• **THE INPUT**:
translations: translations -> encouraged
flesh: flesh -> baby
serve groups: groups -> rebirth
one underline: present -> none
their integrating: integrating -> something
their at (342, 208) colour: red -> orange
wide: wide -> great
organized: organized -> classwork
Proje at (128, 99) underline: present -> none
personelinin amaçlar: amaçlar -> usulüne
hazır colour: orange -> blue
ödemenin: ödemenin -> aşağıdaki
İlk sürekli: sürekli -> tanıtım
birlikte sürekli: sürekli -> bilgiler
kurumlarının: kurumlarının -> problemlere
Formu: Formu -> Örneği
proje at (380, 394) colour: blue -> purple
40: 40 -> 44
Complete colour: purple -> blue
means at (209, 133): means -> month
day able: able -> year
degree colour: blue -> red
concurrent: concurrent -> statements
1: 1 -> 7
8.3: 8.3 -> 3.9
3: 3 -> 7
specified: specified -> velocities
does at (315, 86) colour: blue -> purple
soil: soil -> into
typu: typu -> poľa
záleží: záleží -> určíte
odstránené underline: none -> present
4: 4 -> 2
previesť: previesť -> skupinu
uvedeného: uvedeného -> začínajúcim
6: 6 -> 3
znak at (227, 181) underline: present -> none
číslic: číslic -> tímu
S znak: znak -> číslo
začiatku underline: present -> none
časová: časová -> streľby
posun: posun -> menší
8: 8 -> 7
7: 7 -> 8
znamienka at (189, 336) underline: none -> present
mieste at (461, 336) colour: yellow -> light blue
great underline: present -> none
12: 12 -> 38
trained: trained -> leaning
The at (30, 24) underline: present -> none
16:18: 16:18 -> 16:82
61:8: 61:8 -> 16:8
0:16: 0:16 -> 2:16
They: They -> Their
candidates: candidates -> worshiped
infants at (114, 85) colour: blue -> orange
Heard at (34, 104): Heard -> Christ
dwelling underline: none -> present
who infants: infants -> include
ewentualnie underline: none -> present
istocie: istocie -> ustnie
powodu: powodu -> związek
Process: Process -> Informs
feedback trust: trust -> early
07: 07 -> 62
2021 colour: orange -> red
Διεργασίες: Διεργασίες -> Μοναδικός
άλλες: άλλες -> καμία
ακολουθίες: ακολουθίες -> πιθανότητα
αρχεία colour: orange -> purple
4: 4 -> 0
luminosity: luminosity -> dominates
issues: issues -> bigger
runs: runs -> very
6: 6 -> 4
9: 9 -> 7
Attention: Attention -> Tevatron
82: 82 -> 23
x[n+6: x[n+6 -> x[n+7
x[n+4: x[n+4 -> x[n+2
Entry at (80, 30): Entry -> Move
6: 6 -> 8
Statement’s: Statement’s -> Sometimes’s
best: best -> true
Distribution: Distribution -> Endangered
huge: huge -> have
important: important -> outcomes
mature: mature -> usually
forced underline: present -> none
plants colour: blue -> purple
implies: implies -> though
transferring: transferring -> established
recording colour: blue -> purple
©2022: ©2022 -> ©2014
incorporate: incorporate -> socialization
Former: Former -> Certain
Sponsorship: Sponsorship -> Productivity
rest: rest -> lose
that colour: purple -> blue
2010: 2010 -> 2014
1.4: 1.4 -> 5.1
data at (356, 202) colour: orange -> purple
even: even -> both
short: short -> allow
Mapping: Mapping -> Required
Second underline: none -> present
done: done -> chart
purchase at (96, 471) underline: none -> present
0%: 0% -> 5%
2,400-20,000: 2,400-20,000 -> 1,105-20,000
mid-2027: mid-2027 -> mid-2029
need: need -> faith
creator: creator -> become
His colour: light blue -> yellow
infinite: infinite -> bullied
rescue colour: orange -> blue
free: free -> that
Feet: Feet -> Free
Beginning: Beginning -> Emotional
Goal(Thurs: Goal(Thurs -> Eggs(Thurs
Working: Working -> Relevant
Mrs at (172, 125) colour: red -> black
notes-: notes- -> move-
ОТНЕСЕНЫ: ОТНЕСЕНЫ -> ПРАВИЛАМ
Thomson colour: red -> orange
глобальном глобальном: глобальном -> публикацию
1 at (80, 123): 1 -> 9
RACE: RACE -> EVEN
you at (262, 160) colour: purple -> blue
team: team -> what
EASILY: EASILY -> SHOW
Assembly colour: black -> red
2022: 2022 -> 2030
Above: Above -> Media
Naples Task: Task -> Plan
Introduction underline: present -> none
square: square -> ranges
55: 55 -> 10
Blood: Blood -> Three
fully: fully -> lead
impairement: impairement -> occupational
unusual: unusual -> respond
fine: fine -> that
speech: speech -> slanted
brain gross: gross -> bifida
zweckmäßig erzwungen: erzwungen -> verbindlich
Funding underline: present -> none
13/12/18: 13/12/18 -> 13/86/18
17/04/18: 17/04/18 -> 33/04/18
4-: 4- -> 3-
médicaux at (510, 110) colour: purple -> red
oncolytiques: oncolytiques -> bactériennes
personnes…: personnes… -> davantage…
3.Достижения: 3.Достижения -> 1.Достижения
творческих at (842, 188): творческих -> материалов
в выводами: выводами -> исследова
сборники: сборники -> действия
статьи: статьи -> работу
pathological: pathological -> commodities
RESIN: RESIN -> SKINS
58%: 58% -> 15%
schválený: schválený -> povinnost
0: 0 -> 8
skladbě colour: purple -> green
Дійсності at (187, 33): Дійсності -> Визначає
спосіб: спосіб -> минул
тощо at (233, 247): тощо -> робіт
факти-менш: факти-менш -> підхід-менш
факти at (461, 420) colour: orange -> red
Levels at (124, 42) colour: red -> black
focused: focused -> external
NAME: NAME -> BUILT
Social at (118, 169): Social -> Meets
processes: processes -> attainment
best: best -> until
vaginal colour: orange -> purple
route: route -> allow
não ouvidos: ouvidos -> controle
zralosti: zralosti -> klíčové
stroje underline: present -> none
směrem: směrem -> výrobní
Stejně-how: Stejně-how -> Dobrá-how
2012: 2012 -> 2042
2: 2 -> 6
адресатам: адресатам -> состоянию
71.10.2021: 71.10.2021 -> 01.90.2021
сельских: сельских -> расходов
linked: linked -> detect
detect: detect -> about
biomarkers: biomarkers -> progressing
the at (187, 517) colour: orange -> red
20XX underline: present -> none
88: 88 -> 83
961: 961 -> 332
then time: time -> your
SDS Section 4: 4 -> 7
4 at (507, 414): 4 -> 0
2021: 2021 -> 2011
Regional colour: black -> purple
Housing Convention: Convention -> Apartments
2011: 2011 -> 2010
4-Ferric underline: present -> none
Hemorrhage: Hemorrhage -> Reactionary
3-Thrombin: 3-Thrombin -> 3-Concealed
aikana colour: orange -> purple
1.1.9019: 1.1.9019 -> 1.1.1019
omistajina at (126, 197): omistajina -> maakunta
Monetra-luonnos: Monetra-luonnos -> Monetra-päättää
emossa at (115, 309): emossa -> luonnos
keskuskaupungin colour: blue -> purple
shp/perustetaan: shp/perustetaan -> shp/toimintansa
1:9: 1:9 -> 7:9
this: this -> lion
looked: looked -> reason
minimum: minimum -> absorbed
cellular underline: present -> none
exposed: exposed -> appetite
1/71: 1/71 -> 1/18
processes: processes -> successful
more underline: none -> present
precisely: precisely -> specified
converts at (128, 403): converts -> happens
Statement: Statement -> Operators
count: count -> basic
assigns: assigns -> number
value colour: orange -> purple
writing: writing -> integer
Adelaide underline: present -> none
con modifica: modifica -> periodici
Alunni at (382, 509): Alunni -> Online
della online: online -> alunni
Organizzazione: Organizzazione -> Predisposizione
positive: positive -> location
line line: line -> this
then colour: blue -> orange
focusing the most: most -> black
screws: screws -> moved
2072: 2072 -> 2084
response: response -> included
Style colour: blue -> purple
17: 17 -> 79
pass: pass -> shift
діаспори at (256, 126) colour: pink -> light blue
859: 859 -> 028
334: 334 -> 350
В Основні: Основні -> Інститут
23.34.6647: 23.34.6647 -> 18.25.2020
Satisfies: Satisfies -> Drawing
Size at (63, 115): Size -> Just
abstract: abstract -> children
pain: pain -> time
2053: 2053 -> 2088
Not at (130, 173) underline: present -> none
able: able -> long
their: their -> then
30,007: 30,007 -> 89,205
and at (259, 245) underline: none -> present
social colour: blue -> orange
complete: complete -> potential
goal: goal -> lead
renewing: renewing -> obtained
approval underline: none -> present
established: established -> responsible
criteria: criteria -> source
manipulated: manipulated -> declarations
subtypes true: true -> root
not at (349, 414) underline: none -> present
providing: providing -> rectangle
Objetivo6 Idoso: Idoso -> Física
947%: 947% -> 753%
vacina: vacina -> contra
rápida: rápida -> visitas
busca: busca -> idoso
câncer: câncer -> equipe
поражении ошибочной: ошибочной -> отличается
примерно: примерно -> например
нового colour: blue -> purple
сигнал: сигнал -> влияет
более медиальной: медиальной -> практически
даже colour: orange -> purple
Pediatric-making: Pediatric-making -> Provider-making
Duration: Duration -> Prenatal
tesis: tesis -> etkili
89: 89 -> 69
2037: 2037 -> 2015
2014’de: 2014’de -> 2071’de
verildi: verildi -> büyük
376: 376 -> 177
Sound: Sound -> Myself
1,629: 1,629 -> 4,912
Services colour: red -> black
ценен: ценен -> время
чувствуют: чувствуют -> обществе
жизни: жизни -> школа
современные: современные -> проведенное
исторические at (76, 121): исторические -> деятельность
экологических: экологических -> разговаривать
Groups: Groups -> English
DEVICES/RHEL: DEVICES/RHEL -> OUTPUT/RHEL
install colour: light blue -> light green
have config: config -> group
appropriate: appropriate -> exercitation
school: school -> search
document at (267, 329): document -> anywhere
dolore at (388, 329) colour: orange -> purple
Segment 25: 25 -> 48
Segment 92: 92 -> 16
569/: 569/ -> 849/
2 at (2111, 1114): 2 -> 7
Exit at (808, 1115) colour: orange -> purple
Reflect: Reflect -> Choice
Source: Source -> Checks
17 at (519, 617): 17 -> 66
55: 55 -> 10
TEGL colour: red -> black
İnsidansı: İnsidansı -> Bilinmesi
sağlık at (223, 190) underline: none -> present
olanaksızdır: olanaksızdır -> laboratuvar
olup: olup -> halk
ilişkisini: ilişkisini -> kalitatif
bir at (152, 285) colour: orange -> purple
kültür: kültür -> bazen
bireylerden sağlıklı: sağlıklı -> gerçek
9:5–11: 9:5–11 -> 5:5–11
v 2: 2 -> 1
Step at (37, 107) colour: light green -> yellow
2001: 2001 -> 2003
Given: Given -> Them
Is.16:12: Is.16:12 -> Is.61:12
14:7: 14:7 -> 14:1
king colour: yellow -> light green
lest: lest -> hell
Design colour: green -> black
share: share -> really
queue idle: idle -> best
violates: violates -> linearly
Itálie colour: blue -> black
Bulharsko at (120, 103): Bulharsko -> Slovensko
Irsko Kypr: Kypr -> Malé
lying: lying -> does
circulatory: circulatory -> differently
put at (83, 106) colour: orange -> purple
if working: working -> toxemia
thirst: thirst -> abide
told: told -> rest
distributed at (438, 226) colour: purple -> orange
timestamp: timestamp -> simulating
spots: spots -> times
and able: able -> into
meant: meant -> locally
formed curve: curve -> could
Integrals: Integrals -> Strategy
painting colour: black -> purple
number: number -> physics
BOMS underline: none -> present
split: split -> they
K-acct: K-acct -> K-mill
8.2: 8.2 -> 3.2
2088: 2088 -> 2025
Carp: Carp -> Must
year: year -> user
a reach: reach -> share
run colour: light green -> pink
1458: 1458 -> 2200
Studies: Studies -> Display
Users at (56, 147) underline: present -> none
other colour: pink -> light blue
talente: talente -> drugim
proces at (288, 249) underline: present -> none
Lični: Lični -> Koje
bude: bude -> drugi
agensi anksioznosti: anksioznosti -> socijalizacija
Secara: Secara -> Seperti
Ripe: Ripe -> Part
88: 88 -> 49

• **THE EXERCISE**: Express the entries from the first one through the line containing "hazır colour: orange -> blue" as a numbered list, omitting blank lines.

• **ANSWER TO THIS EXERCISE**:
1. translations: translations -> encouraged
2. flesh: flesh -> baby
3. serve groups: groups -> rebirth
4. one underline: present -> none
5. their integrating: integrating -> something
6. their at (342, 208) colour: red -> orange
7. wide: wide -> great
8. organized: organized -> classwork
9. Proje at (128, 99) underline: present -> none
10. personelinin amaçlar: amaçlar -> usulüne
11. hazır colour: orange -> blue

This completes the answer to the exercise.